Your assignment.
Copy the data that follows exactly, and include none of its images.

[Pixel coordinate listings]
• • •
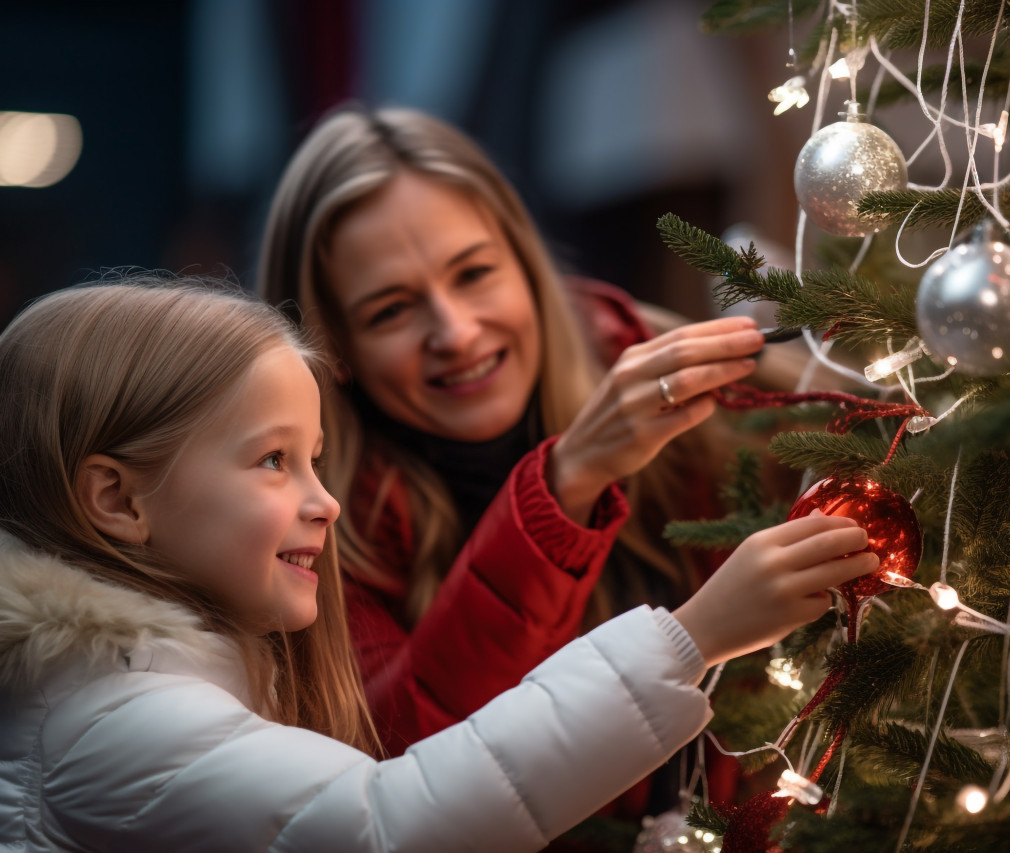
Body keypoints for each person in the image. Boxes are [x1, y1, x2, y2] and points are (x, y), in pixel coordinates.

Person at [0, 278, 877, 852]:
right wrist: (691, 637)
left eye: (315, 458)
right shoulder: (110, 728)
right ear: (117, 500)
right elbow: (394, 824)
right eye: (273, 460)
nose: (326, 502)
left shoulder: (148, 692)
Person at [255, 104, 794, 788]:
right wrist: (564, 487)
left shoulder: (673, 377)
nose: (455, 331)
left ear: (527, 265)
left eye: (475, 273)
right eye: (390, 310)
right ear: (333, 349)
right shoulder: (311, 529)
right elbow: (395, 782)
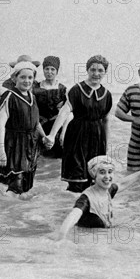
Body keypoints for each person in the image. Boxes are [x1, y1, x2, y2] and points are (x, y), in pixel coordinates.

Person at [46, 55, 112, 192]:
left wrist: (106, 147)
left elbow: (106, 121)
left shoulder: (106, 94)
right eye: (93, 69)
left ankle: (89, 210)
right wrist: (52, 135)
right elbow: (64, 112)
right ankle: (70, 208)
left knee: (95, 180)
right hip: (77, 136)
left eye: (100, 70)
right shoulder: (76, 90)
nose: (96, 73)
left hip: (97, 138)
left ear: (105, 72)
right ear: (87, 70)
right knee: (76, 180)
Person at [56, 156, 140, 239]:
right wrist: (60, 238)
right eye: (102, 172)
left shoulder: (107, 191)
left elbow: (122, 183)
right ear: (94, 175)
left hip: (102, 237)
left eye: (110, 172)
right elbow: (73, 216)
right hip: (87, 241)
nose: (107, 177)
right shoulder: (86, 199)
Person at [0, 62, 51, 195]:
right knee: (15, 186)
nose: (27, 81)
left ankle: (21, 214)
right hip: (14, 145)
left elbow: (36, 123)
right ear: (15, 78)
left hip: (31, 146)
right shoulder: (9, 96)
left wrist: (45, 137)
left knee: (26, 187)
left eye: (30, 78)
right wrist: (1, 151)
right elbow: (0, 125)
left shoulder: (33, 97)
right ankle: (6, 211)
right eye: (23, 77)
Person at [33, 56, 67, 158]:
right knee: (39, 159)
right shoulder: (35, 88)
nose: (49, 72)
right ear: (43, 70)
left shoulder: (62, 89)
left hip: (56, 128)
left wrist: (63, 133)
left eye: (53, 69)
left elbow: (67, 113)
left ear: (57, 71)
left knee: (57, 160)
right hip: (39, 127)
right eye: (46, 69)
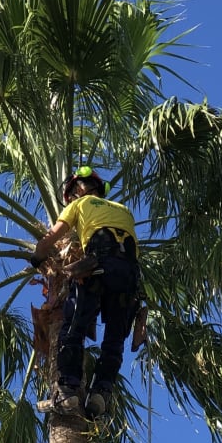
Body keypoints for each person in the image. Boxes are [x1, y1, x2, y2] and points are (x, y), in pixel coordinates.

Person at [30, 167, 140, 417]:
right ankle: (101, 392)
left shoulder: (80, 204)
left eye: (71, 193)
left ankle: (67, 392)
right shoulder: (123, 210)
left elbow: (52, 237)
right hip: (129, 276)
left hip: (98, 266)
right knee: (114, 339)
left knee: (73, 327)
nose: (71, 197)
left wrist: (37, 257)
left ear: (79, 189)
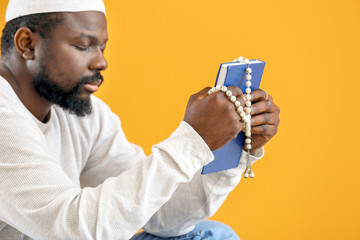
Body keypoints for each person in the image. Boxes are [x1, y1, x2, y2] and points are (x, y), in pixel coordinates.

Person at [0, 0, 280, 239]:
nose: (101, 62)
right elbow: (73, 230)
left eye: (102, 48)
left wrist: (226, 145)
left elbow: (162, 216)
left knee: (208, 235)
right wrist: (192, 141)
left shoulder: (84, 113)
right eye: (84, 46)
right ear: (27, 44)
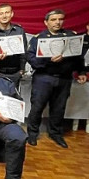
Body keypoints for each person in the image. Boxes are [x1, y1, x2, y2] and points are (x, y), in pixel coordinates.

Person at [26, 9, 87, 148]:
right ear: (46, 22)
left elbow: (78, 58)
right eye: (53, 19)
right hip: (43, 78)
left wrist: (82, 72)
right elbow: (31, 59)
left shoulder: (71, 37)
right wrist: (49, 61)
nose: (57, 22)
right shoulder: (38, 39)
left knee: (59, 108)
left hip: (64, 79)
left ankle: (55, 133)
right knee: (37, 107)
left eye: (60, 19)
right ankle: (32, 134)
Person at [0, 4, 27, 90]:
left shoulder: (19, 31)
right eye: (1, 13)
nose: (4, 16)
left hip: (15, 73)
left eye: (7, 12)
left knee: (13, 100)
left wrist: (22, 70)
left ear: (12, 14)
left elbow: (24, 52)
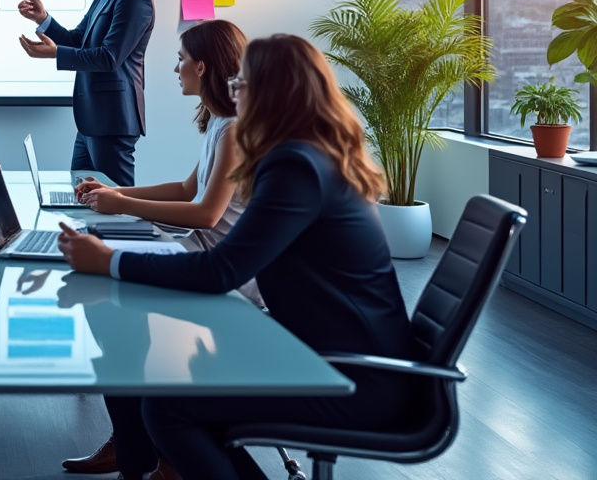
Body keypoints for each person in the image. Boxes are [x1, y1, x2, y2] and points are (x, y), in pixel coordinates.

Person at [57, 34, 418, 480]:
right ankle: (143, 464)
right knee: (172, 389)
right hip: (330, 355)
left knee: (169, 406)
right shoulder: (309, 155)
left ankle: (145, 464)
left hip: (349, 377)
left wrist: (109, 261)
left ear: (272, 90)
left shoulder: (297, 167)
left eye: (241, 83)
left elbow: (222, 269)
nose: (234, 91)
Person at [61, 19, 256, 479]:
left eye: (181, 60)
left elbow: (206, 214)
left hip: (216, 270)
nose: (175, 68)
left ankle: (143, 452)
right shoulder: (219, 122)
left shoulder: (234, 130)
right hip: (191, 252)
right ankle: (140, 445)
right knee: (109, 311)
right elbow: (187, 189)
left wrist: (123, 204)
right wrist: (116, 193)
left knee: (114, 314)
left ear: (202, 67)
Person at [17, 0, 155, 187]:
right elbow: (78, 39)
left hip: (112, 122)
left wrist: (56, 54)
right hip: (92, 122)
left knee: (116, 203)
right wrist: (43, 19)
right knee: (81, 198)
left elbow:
• • •
Task output.
Body keypoints for each person in the image. Boxes are [x1, y1, x2, y2] and points are (x, y), in pixel coordinates.

Person at [0, 278, 877, 852]:
right wrist: (691, 637)
left eye: (315, 458)
right shoulder: (110, 728)
right ear: (117, 500)
right elbow: (394, 824)
right eye: (273, 460)
nose: (326, 502)
left shoulder: (148, 692)
Person at [255, 104, 794, 788]:
right wrist: (564, 487)
left shoulder: (673, 377)
nose: (455, 331)
left ear: (527, 265)
left eye: (475, 273)
right eye: (390, 310)
right ear: (333, 349)
right shoulder: (311, 529)
right elbow: (395, 782)
Body keypoints for each person in the image. Boxes are [x1, y1, x2, y2] and points are (x, y), in pixel coordinates.

Person at [46, 55, 112, 192]:
left wrist: (106, 147)
left elbow: (106, 121)
left shoulder: (106, 94)
right eye: (93, 69)
left ankle: (89, 210)
right wrist: (52, 135)
right elbow: (64, 112)
right ankle: (70, 208)
left knee: (95, 180)
right hip: (77, 136)
left eye: (100, 70)
right shoulder: (76, 90)
nose: (96, 73)
left hip: (97, 138)
left ear: (105, 72)
right ear: (87, 70)
right knee: (76, 180)
Person at [56, 156, 140, 239]:
right wrist: (60, 238)
right eye: (102, 172)
left shoulder: (107, 191)
left elbow: (122, 183)
right ear: (94, 175)
left hip: (102, 237)
left eye: (110, 172)
right elbow: (73, 216)
right hip: (87, 241)
nose: (107, 177)
right shoulder: (86, 199)
Person at [0, 62, 51, 195]:
right knee: (15, 186)
nose: (27, 81)
left ankle: (21, 214)
right hip: (14, 145)
left elbow: (36, 123)
right ear: (15, 78)
left hip: (31, 146)
right shoulder: (9, 96)
left wrist: (45, 137)
left knee: (26, 187)
left eye: (30, 78)
right wrist: (1, 151)
right elbow: (0, 125)
left shoulder: (33, 97)
right ankle: (6, 211)
right eye: (23, 77)
Person at [33, 56, 67, 158]:
right knee: (39, 159)
right shoulder: (35, 88)
nose: (49, 72)
right ear: (43, 70)
left shoulder: (62, 89)
left hip: (56, 128)
left wrist: (63, 133)
left eye: (53, 69)
left elbow: (67, 113)
left ear: (57, 71)
left knee: (57, 160)
right hip: (39, 127)
right eye: (46, 69)
Body keypoints for each person in the image. Boxes are [x1, y1, x2, y2] and points are (x, y), in pixel coordinates.

Person at [30, 167, 140, 417]:
right ankle: (101, 392)
left shoulder: (80, 204)
left eye: (71, 193)
left ankle: (67, 392)
right shoulder: (123, 210)
left elbow: (52, 237)
right hip: (129, 276)
left hip: (98, 266)
right knee: (114, 339)
left knee: (73, 327)
nose: (71, 197)
left wrist: (37, 257)
left ear: (79, 189)
Body keypoints for each person in the image. Boxes are [x1, y1, x2, y2] and points are (x, y), in pixel coordinates.

Person at [0, 0, 280, 239]:
nose: (101, 62)
right elbow: (73, 230)
left eye: (102, 48)
left wrist: (226, 145)
left elbow: (162, 216)
left knee: (208, 235)
right wrist: (192, 141)
left shoulder: (84, 113)
right eye: (84, 46)
right ear: (27, 44)
Body keypoints for each person in the image. Boxes are [x1, y1, x2, y2] and points are (x, y), in pixel coordinates.

Person at [26, 9, 87, 148]:
right ear: (46, 22)
left elbow: (78, 58)
right eye: (53, 19)
right hip: (43, 78)
left wrist: (82, 72)
right elbow: (31, 59)
left shoulder: (71, 37)
right wrist: (49, 61)
nose: (57, 22)
right shoulder: (38, 39)
left knee: (59, 108)
left hip: (64, 79)
left ankle: (55, 133)
right knee: (37, 107)
left eye: (60, 19)
right ankle: (32, 134)
Person at [0, 4, 27, 90]:
left shoulder: (19, 31)
right eye: (1, 13)
nose: (4, 16)
left hip: (15, 73)
left eye: (7, 12)
left knee: (13, 100)
left wrist: (22, 70)
left ear: (12, 14)
left elbow: (24, 52)
Body keypoints for each person in the image. Boxes are [x1, y1, x2, y2] and points are (x, y), in pixel coordinates.

Person at [57, 34, 418, 480]:
right ankle: (143, 464)
right knee: (172, 389)
right hip: (330, 355)
left knee: (169, 406)
right shoulder: (309, 155)
left ankle: (145, 464)
left hip: (349, 377)
left wrist: (109, 261)
left ear: (272, 90)
left shoulder: (297, 167)
left eye: (241, 83)
left elbow: (222, 269)
nose: (234, 91)
Person at [61, 19, 256, 479]:
left eye: (181, 60)
left elbow: (206, 214)
left hip: (216, 270)
nose: (175, 68)
left ankle: (143, 452)
right shoulder: (219, 122)
left shoulder: (234, 130)
right hip: (191, 252)
right ankle: (140, 445)
right knee: (109, 311)
right elbow: (187, 189)
left wrist: (123, 204)
right wrist: (116, 193)
left knee: (114, 314)
left ear: (202, 67)
Person at [17, 0, 155, 187]:
right elbow: (78, 39)
left hip: (112, 122)
left wrist: (56, 54)
right hip: (92, 122)
left knee: (116, 203)
right wrist: (43, 19)
right knee: (81, 198)
left elbow:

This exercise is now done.